Fig. 1 shows the concentration curve of titanium and oxygen as a function of the distance from the surface with untreated, ie at room temperature in air oxidized titanium on the surface (the C1 curves shown in Figs. 1 to 4 can be disregarded Be.

Fig. 2 shows the concentration curve of titanium, oxygen and calcium after the treatment of the substrate with a calcium nitrate melt at 560 ° C and a duration of four hours. It is not only apparent that the substrate contains calcium on the surface , but also that the oxygen content has increased considerably compared to the calcium content, ie the TiO ₂ layer has been considerably reinforced.

Fig. 3 gives the concentrations of titanium, oxygen, calcium and phosphorus of the sample shown in Fig. 2 after the additional treatment with a phosphorus-containing simulated body fluid as that.
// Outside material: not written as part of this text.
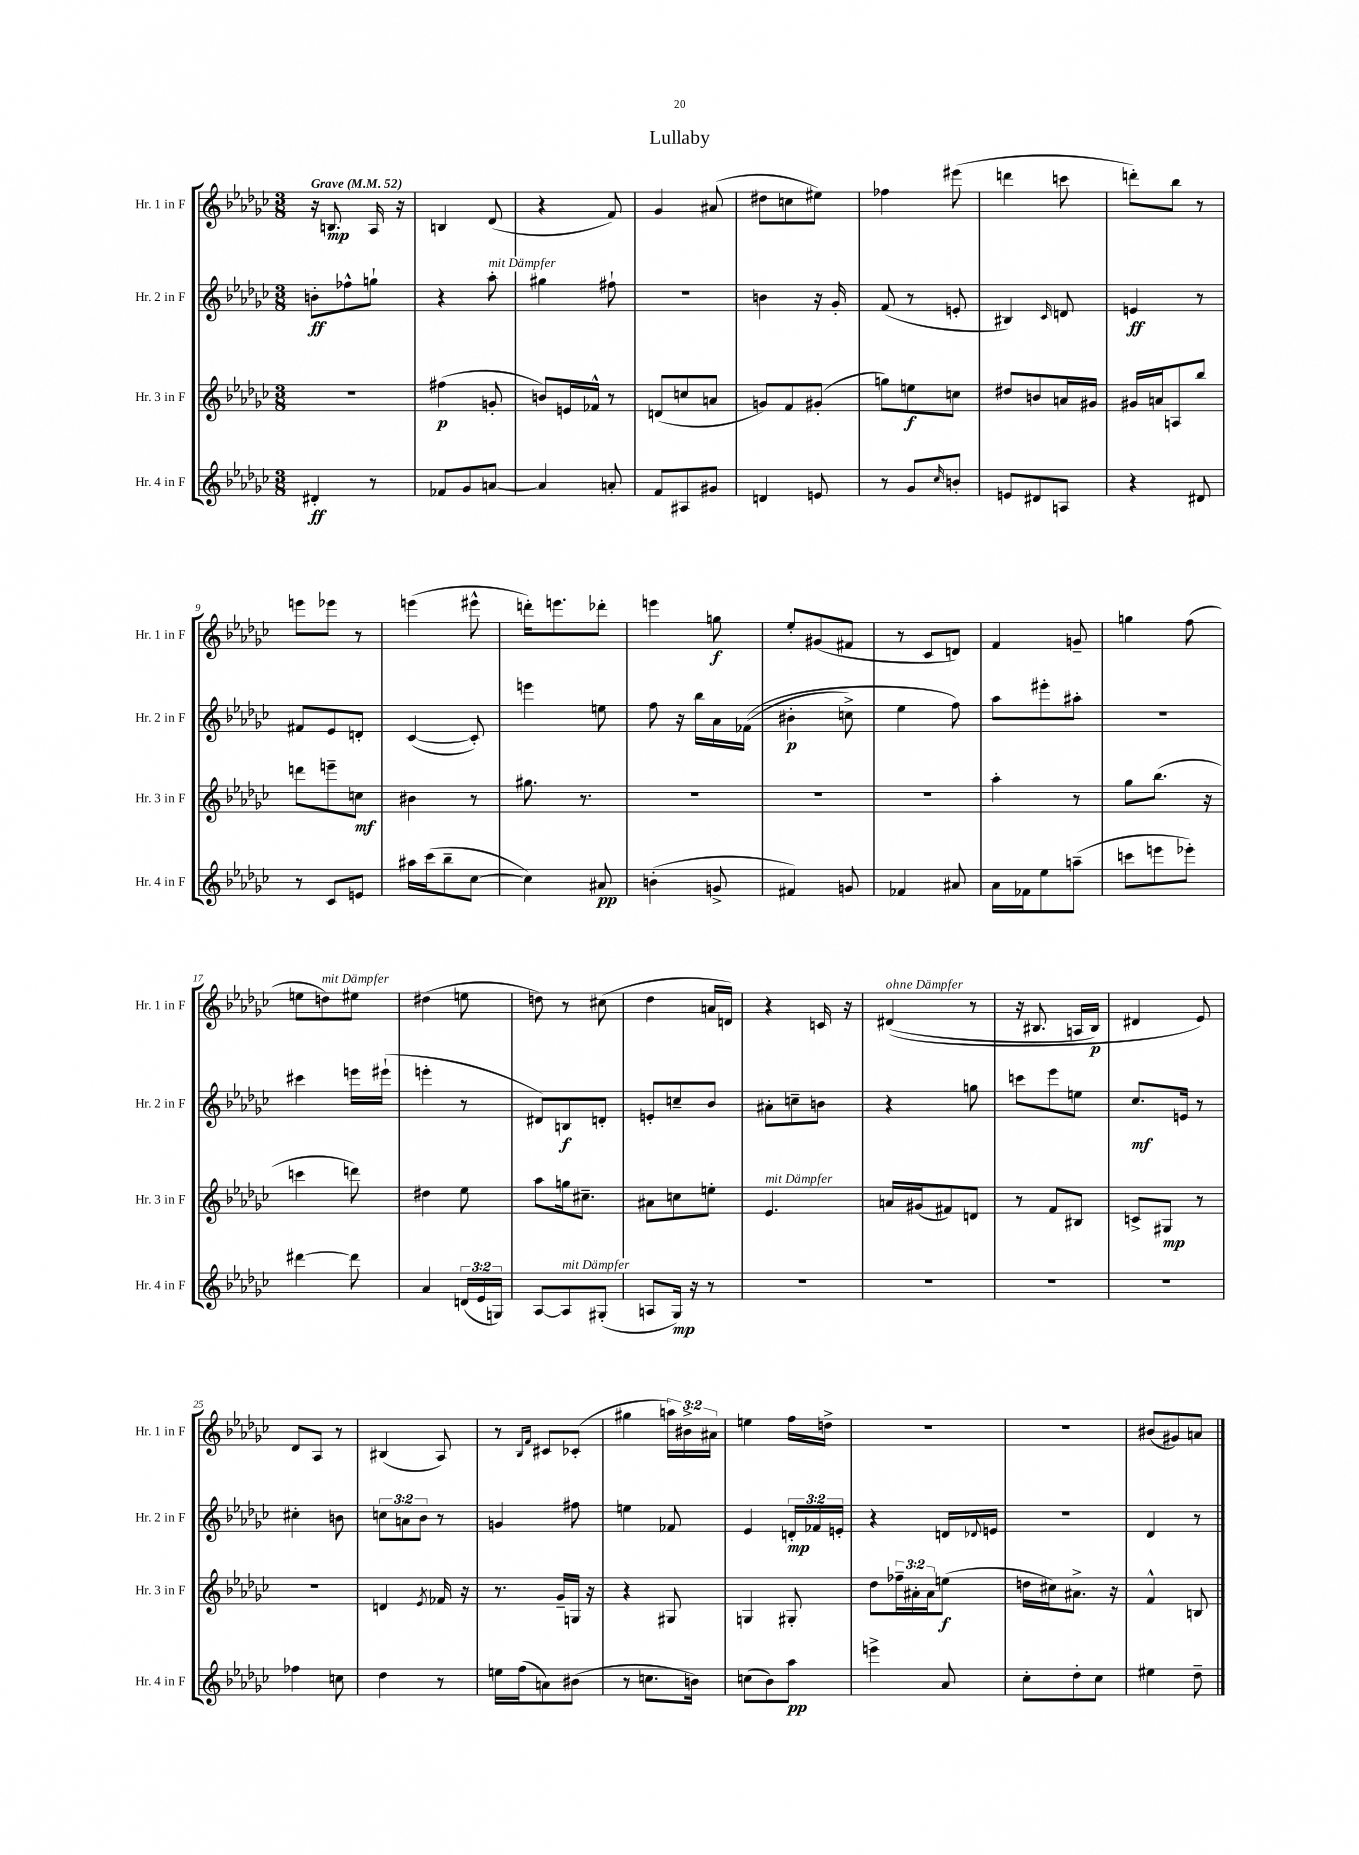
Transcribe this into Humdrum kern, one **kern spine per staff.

With this treatment, X-ray layers of calcium phosphate form first. Depending on the phosphorus content, calcium diphosphate, tri calcium phosphate and hydroxyapatite can form. Since calcium diphosphate has the highest percentage of phosphorus, it is assumed that this essentially forms directly on the surface, while the layers underneath consist predominantly of tricalcium phosphate and hydroxyapatite, which have a closer relationship to the bone substance.

Fig. 4 shows the concentration of titanium and oxygen on the surface of a sample of titanium, which was exposed to the air for 4 hours at 560 ° C. As the comparison with FIG. 2 shows, the TiO ₂ layer after the treatment in the molten salt is significantly thicker than after a corresponding treatment in air. This is a surprising advantageous effect of the method according to the invention.
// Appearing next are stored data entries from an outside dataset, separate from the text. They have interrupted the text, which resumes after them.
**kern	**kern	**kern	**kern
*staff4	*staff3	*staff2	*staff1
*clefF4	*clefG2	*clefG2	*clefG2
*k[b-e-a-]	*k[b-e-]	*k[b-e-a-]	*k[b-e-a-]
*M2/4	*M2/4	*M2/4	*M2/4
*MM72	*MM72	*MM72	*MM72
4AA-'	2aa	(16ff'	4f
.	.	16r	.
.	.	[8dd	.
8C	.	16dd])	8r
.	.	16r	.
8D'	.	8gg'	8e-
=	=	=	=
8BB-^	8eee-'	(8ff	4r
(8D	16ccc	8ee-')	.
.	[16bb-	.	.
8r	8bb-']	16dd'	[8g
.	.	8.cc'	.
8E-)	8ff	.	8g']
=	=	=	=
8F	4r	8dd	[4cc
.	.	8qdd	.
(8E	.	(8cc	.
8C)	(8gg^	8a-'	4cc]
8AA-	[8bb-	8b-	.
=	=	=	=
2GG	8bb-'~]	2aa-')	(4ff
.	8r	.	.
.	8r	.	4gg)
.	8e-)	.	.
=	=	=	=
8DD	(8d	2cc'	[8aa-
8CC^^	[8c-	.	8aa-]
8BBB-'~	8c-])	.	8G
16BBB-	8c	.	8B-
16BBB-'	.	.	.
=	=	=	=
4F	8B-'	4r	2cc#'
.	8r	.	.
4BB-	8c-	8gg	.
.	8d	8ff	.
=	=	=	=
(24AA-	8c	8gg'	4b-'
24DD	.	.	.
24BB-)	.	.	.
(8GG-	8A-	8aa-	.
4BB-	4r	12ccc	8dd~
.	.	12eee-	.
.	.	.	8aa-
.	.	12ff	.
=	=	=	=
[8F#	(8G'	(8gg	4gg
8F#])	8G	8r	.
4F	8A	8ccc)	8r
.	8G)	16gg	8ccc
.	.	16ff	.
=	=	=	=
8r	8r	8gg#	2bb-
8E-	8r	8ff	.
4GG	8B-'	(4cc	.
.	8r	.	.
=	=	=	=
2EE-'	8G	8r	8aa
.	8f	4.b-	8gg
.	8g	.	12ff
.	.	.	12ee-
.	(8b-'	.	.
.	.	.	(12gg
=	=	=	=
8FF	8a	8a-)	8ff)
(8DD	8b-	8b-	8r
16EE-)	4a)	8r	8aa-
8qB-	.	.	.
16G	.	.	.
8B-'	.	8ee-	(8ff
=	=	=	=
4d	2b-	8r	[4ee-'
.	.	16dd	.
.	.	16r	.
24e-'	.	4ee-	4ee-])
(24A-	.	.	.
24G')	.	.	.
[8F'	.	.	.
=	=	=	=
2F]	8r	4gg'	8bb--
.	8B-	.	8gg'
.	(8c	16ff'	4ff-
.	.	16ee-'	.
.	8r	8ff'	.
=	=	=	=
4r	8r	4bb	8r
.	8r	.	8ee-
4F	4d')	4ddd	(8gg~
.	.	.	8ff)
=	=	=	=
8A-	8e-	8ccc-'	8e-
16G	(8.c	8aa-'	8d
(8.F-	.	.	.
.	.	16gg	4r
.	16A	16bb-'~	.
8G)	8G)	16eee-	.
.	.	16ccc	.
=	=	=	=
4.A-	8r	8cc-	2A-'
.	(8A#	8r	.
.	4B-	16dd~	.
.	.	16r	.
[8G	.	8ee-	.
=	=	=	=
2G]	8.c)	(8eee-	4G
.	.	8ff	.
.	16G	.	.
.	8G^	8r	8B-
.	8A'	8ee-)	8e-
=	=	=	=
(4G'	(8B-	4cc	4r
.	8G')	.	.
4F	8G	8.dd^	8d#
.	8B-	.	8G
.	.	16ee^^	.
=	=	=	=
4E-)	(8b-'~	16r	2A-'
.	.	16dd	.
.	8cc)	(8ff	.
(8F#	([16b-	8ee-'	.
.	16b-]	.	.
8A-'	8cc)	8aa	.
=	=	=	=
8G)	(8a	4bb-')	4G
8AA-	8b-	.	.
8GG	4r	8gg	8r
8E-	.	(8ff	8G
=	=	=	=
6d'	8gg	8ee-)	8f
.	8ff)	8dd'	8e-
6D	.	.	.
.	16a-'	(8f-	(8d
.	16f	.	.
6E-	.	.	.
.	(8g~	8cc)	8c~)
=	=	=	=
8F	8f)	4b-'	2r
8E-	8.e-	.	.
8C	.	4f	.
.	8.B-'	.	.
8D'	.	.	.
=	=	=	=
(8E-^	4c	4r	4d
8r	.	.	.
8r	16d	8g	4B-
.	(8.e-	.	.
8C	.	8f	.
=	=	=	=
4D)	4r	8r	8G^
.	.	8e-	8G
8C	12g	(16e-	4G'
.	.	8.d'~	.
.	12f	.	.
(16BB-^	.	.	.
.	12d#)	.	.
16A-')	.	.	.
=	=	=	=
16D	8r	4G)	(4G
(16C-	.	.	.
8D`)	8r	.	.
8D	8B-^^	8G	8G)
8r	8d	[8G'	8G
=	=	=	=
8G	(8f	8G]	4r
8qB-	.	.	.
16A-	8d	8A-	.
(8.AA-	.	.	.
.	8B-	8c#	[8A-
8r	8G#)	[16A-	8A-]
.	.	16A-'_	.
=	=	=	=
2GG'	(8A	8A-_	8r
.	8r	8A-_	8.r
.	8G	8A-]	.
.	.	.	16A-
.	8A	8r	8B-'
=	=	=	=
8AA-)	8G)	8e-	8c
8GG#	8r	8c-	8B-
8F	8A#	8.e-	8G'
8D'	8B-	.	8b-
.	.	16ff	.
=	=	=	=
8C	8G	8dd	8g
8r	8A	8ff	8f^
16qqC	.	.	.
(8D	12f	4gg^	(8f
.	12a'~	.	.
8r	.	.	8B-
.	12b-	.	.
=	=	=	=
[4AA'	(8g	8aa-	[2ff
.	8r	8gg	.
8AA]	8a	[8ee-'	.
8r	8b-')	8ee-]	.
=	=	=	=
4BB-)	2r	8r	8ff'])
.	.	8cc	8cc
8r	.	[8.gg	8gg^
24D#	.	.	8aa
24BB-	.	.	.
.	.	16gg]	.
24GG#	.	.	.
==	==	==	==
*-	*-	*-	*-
FIG. 5 shows an X-ray spectrum for the sample according to FIG. 2, ie the titanium substrate treated with a calcium nitrate melt for a period of four hours at 560 ° C. As this spectrum shows, there are clear X-ray reflections for titanium, titanium oxide (here as rutile) and calcium titanate (Ca ₄ Ti ₃ O ₁₀ ), which results from the reaction between TiO ₂ and Ca ions.
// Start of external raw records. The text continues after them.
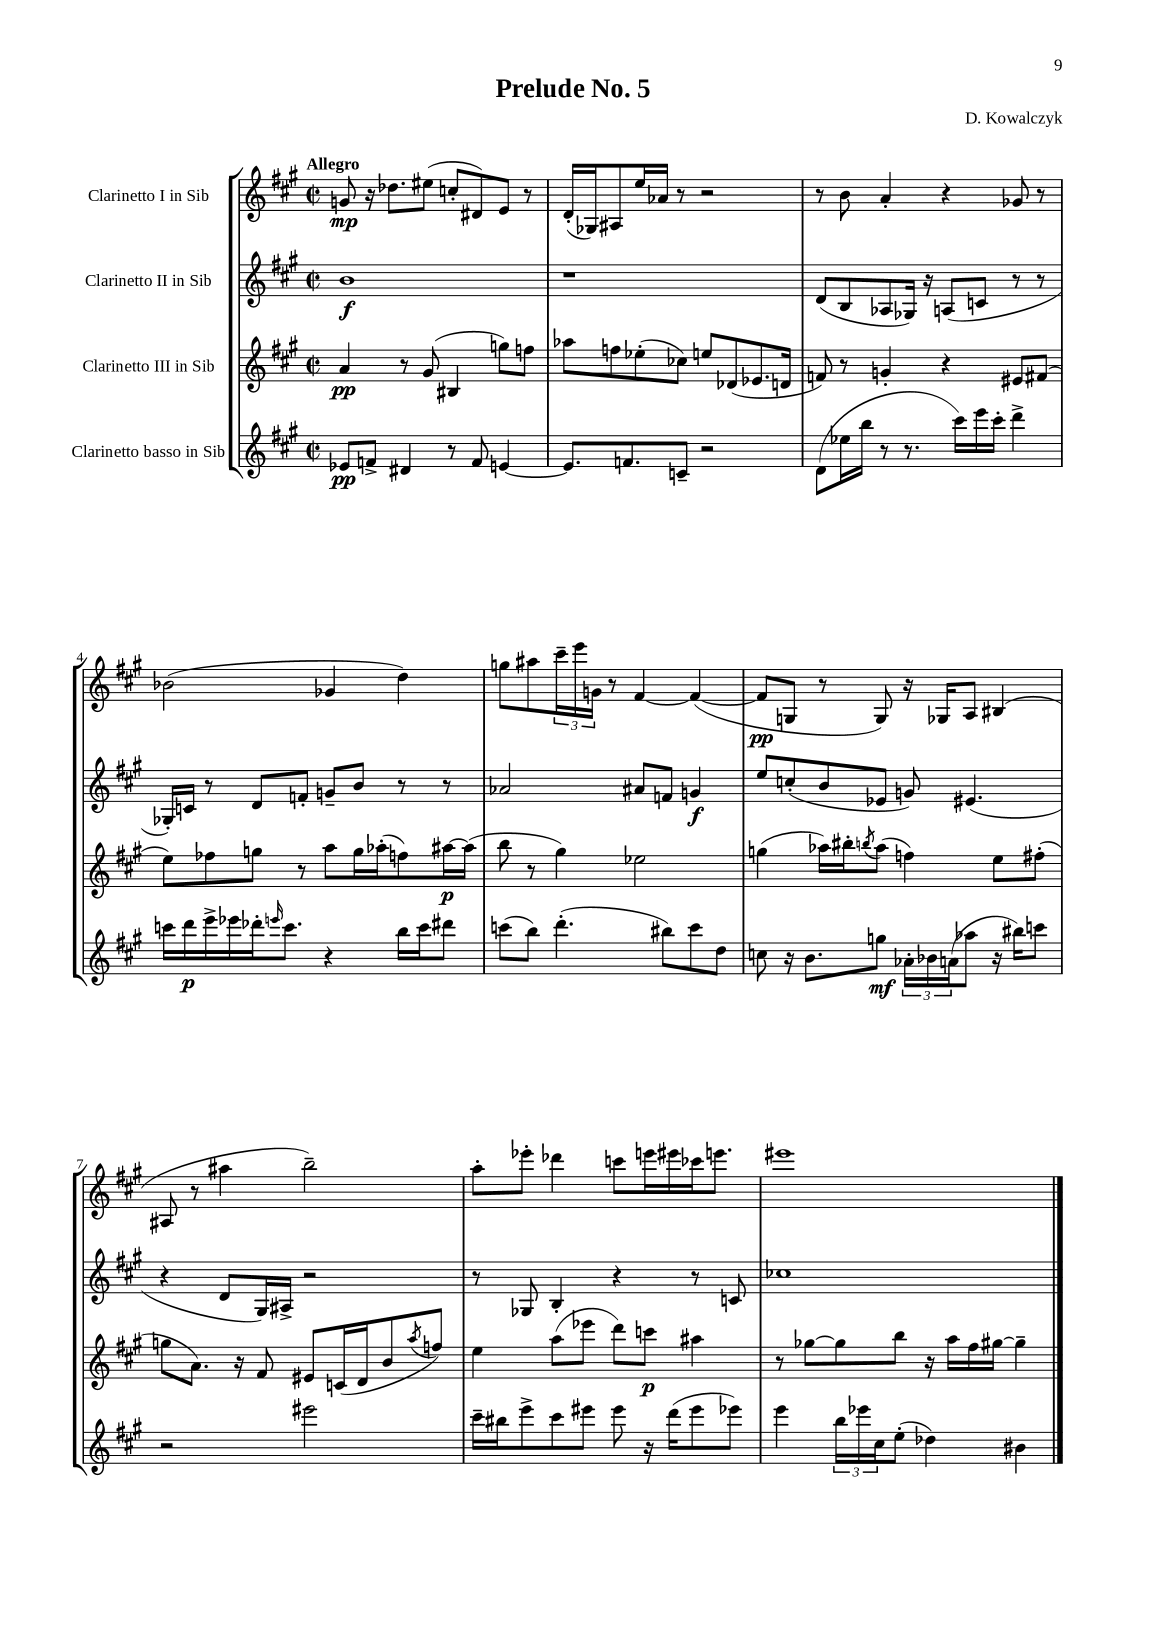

**kern	**dynam	**kern	**dynam	**kern	**dynam	**kern	**dynam
*part4	*part4	*part3	*part3	*part2	*part2	*part1	*part1
*staff4	*staff4	*staff3	*staff3	*staff2	*staff2	*staff1	*staff1
*I"Clarinetto basso in Sib	*	*I"Clarinetto III in Sib	*	*I"Clarinetto II in Sib	*	*I"Clarinetto I in Sib	*
*clefG2	*	*clefG2	*	*clefG2	*	*clefG2	*
*k[f#c#g#]	*	*k[f#c#g#]	*	*k[f#c#g#]	*	*k[f#c#g#]	*
*M2/2	*	*M2/2	*	*M2/2	*	*M2/2	*
*met(c|)	*	*met(c|)	*	*met(c|)	*	*met(c|)	*
=1	=1	=1	=1	=1	=1	=1	=1
!	!	!	!	!	!	!LO:TX:a:B:t=Allegro	!
8e-X/L	pp	4a/	pp	1b	f	8gn/	mp
8fn^/J	.	.	.	.	.	16r	.
.	.	.	.	.	.	8.dd-X\L	.
4d#X/	.	8r	.	.	.	.	.
.	.	(8g#/	.	.	.	(8ee#X\J	.
8r	.	4B#X/	.	.	.	8ccn'/L	.
8f/	.	.	.	.	.	8d#X/)	.
[4en/	.	8ggn\L)	.	.	.	8e/J	.
.	.	8ffn\J	.	.	.	8r	.
=2	=2	=2	=2	=2	=2	=2	=2
8.e/L]	.	8aa-X\L	.	1r	.	(16d'/LL	.
.	.	.	.	.	.	16G-X/J)	.
.	.	8ffn\	.	.	.	8A#X/	.
8.fn/	.	.	.	.	.	.	.
.	.	(8ee-X'\	.	.	.	16ee/L	.
.	.	.	.	.	.	16a-X/JJ	.
8cn~/J	.	8cc-X\J)	.	.	.	8r	.
2r	.	8een/L	.	.	.	2r	.
.	.	(8d-X/	.	.	.	.	.
.	.	8.e-X/	.	.	.	.	.
.	.	16dn/Jk	.	.	.	.	.
=3	=3	=3	=3	=3	=3	=3	=3
(8d\L	.	8fn/)	.	(8d/L	.	8r	.
16ee-X\L	.	8r	.	8B/	.	8b\	.
16bb\JJ	.	.	.	.	.	.	.
8r	.	4gn'/	.	8A-X/	.	4a'/	.
8.r	.	.	.	16G-X/Jk)	.	.	.
.	.	.	.	16r	.	.	.
.	.	4r	.	(8An/L	.	4r	.
16ccc#\LL)	.	.	.	.	.	.	.
16eee\	.	.	.	8cn/J	.	.	.
16ccc#'\JJ	.	.	.	.	.	.	.
4ddd^\	.	8e#X/L	.	8r	.	8g-X/	.
.	.	(8f#X/J	.	8r	.	8r	.
!!LO:LB:g=z
=4	=4	=4	=4	=4	=4	=4	=4
16cccn\LL	.	8ee\L)	.	16G-X'/LL)	.	(2b-X\	.
16ddd\	p	.	.	16cn/JJ	.	.	.
16eee^\	.	8ff-X\	.	8r	.	.	.
16eee-X\	.	.	.	.	.	.	.
16ddd-X'\J	.	8ggn\J	.	8d/L	.	.	.
16qqeeen/	.	.	.	.	.	.	.
8.ccc\J	.	.	.	.	.	.	.
.	.	8r	.	8fn'/J	.	.	.
4r	.	8aa\L	.	8gn~/L	.	4g-X/	.
.	.	16gg\L	.	8b/J	.	.	.
.	.	(16aa-X'\J	.	.	.	.	.
16bb\LL	.	8ffn\)	.	8r	.	4dd\)	.
16ccc\J	.	.	.	.	.	.	.
8ddd#X\J	.	[16aa#X\L	p	8r	.	.	.
.	.	(16aa#\JJ]	.	.	.	.	.
=5	=5	=5	=5	=5	=5	=5	=5
(8cccn\L	.	8bb\	.	2a-X/	.	8ggn\L	.
8bb\J)	.	8r	.	.	.	8aa#X\	.
(4.ddd'\	.	4gg#\)	.	.	.	24ccc#~\L	.
.	.	.	.	.	.	24eee\	.
.	.	.	.	.	.	24gn\JJ	.
.	.	.	.	.	.	8r	.
.	.	2ee-X\	.	8a#X/L	.	[4f#/	.
8bb#X\L)	.	.	.	8fn/J	.	.	.
8ccc\	.	.	.	4gn/	f	(4f#/_	.
8dd\J	.	.	.	.	.	.	.
=6	=6	=6	=6	=6	=6	=6	=6
8ccn\	.	(4ggn\	.	8ee/L	.	8f#/L]	pp
16r	.	.	.	(8ccn'/	.	8Gn/J	.
8.b\L	.	.	.	.	.	.	.
.	.	16aa-X\LL)	.	8b/	.	8r	.
.	.	16bb#X'\J	.	.	.	.	.
.	.	8qbbn/	.	.	.	.	.
8ggn\J	mf	(8aa-\J	.	8e-X/J	.	8G/)	.
24a-X'\LL	.	4ffn\)	.	8gn/)	.	16r	.
24b-X\	.	.	.	.	.	.	.
.	.	.	.	.	.	16G-X/KL	.
(24an\J	.	.	.	.	.	.	.
8aa-X\J	.	.	.	(4.e#X/	.	8A/J	.
16r	.	8ee\L	.	.	.	(4B#X/	.
16bb#X\KL)	.	.	.	.	.	.	.
8cccn\J	.	(8ff#X'\J	.	.	.	.	.
!!LO:LB:g=z
=7	=7	=7	=7	=7	=7	=7	=7
2r	.	8ggn\L	.	4r	.	8A#X/	.
.	.	8.a\J)	.	.	.	8r	.
.	.	.	.	8d/L	.	4aa#X\	.
.	.	16r	.	.	.	.	.
.	.	8f#/	.	16G#/L)	.	.	.
.	.	.	.	16A#X^/JJ	.	.	.
2eee#X\	.	8e#X/L	.	2r	.	2bb~\)	.
.	.	(16cn/L	.	.	.	.	.
.	.	16d/J	.	.	.	.	.
.	.	8b/	.	.	.	.	.
.	.	8qaa/	.	.	.	.	.
.	.	8ffn/J)	.	.	.	.	.
=8	=8	=8	=8	=8	=8	=8	=8
16ccc#~\LL	.	4ee\	.	8r	.	8aa'\L	.
16bb#X\J	.	.	.	.	.	.	.
8eee^\	.	.	.	8G-X/	.	8eee-X'\J	.
8ccc#\	.	(8aa\L	.	4B'/	.	4ddd-X\	.
8eee#X\J	.	8eee-X\J	.	.	.	.	.
8eee#\	.	8ddd\L)	.	4r	.	8cccn\L	.
16r	.	8cccn\J	p	.	.	16eeen\L	.
(16ddd\KL	.	.	.	.	.	16eee#X\	.
8eee#\	.	4aa#X\	.	8r	.	16ccc-X\J	.
.	.	.	.	.	.	8.eeen\J	.
8eee-X\J)	.	.	.	8cn/	.	.	.
=9	=9	=9	=9	=9	=9	=9	=9
4eee\	.	8r	.	1cc-X	.	1eee#X	.
.	.	[8gg-X\L	.	.	.	.	.
24bb\LL	.	8gg-\]	.	.	.	.	.
24eee-X\	.	.	.	.	.	.	.
24cc#\J	.	.	.	.	.	.	.
(8ee'\J	.	8bb\J	.	.	.	.	.
4dd-X\)	.	16r	.	.	.	.	.
.	.	16aa\LL	.	.	.	.	.
.	.	16ff#\	.	.	.	.	.
.	.	[16gg#X\JJ	.	.	.	.	.
4b#X\	.	4gg#~\]	.	.	.	.	.
==	==	==	==	==	==	==	==
*-	*-	*-	*-	*-	*-	*-	*-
The total thickness of the process described detected layers in the present example about 2 to 2.9 microns, the calcium-containing layer a thickness in the range between 1.7 and 2.4 microns has.

Claims (14)

1. A method for producing an implant or substrate made of titanium or a titanium alloy with a calcium-containing biocompatible surface layer, characterized in that the implant or substrate for producing the biocompatible surface layer is treated with a calcium salt melt. 2. The method according to claim 1, characterized in net that the temperature of the calcium salt melt is below 750 ° C. 3. The method according to claim 1 or 2, characterized ge indicates that the duration of treatment in the Range is between 10 and 1500 minutes. 4. The method according to any one of claims 1 to 3, because characterized in that the calcium salt is acidic is substance. 5. The method according to claim 4, characterized in net that calcium nitrate is used as the calcium salt becomes. 6. The method according to claim 5, characterized in net that the temperature of calcium nitrate Melt is about 560 ° C. 7. The method according to claim 6, characterized in net that the duration of treatment with the Calci umnitrate melt four to twelve, preferably is four hours.   8. The method according to any one of claims 1 to 7, there characterized in that the biocompatible Surface with a medium containing phosphorus Generation of a layer containing calcium phosphate is treated. 9. The method according to claim 8, characterized in net that the phosphorus-containing medium a simu body fluid or a phosphoric acid right / water mixture. 10. The method according to claim 8 or 9, characterized ge indicates that the phosphorus-containing medium a temperature <90 ° C is heated. 11. The method according to any one of claims 8 to 10, there characterized in that the calcium phosphate containing layer is annealed. 12. The method according to claim 11, characterized in net that the tempering at a temperature in Range from 150 ° C to 750 ° C is carried out. 13. The method according to claim 11 or 12, characterized ge indicates that the duration of the tempering in loading ranges from 15 minutes to 600 minutes. 14. The method according to any one of claims 1 to 13, there characterized in that the substrate ex vivo in biotechnology, preferably for cells breeding is used.